The leaks further outline US suspicions that North Korean technology may have boosted the range of Iranian missiles to western Europe and beyond. Tel Aviv Reuters

WikiLeaks may set back US intelligence sharing

WASHINGTON -- The damaging disclosure by the whistle-blowing website WikiLeaks of sensitive US diplomatic cables could put a chill on the sharing of intelligence considered vital to waging war and averting al-Qaeda attacks.

Nine years after the Sept. 11 attacks ushered in a new age of US intelligence sharing, the website’s release of some 250,000 sensitive diplomatic cables is raising accusations that too much US intelligence is being shared with too many people -- in an age when digital data is too easy to steal.

The full extent of the diplomatic fallout is still unclear but the leaks threaten to erode the trust of crucial US allies, who justifiably may now fear speaking candidly with Washington if those private revelations might be made public.

From a global perspective, the system now in place to guard US secrets has lost credibility, and Washington may need to take major steps to show its secrets are safe, observers say.

“This is a colossal failure by our intel community, by our Department of Defense, to keep classified information secret,” said Peter Hoekstra, the top Republican on the House of Representatives Intelligence Committee.

“This database should never have been created. Hundreds of thousands of people should not have been provided access to it,” he told CBS’s Morning Show.

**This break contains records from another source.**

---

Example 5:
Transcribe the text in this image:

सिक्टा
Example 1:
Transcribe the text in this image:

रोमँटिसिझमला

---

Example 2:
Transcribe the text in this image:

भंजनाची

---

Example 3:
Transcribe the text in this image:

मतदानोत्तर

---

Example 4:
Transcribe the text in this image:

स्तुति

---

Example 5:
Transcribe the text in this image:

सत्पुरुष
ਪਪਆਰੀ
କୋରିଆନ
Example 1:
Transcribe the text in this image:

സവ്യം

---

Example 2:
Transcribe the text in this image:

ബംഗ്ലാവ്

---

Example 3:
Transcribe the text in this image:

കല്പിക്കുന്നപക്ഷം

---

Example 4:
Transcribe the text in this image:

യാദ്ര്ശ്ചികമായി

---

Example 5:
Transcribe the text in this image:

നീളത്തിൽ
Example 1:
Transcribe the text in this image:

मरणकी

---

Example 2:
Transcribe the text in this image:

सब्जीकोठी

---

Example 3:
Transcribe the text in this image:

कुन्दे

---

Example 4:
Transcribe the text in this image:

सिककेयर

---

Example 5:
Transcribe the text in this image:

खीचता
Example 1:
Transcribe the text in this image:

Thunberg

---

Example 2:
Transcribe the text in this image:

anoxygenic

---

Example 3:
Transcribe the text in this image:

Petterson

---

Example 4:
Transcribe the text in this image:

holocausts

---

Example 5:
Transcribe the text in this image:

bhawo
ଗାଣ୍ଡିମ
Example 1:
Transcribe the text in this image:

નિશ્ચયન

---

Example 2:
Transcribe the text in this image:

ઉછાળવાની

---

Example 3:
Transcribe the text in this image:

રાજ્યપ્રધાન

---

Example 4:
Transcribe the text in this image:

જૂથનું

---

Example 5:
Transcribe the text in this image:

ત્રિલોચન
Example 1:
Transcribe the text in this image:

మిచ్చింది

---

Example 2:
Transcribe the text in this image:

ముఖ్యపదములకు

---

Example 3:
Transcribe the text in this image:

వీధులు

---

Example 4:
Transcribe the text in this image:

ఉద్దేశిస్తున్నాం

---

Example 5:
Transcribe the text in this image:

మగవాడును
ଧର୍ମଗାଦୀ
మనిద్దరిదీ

US officials, speaking to Reuters on condition of anonymity, believe that WikiLeaks data from the latest leak and previous dumps of hundreds of thousands of Afghan and Iraq war logs were gleaned from the Secret Internet Protocol Router Network, known as SIPRNet.

The network gives access to documents at a lower level of secrecy to US national security officials, including the Defense Department and State Department.

“You get on the SIPRNet and you have access to tons of (more) stuff than just a few years earlier, when you were dealing more with paper,” said Paul Pillar, a former CIA official now with Georgetown University.

A Pentagon spokesman acknowledged that efforts in the post-9/11 era to give diplomatic, military, law enforcement and intelligence specialists quicker and easier access to data “have had unintended consequences -- making our sensitive data more vulnerable to compromise.”

The White House appeared to take a small step toward more secrecy, ordering government agencies to tighten procedures on handling classified information. The Office of Management and Budget said it aimed to ensure “users do not have broader access than is necessary to do their jobs effectively.”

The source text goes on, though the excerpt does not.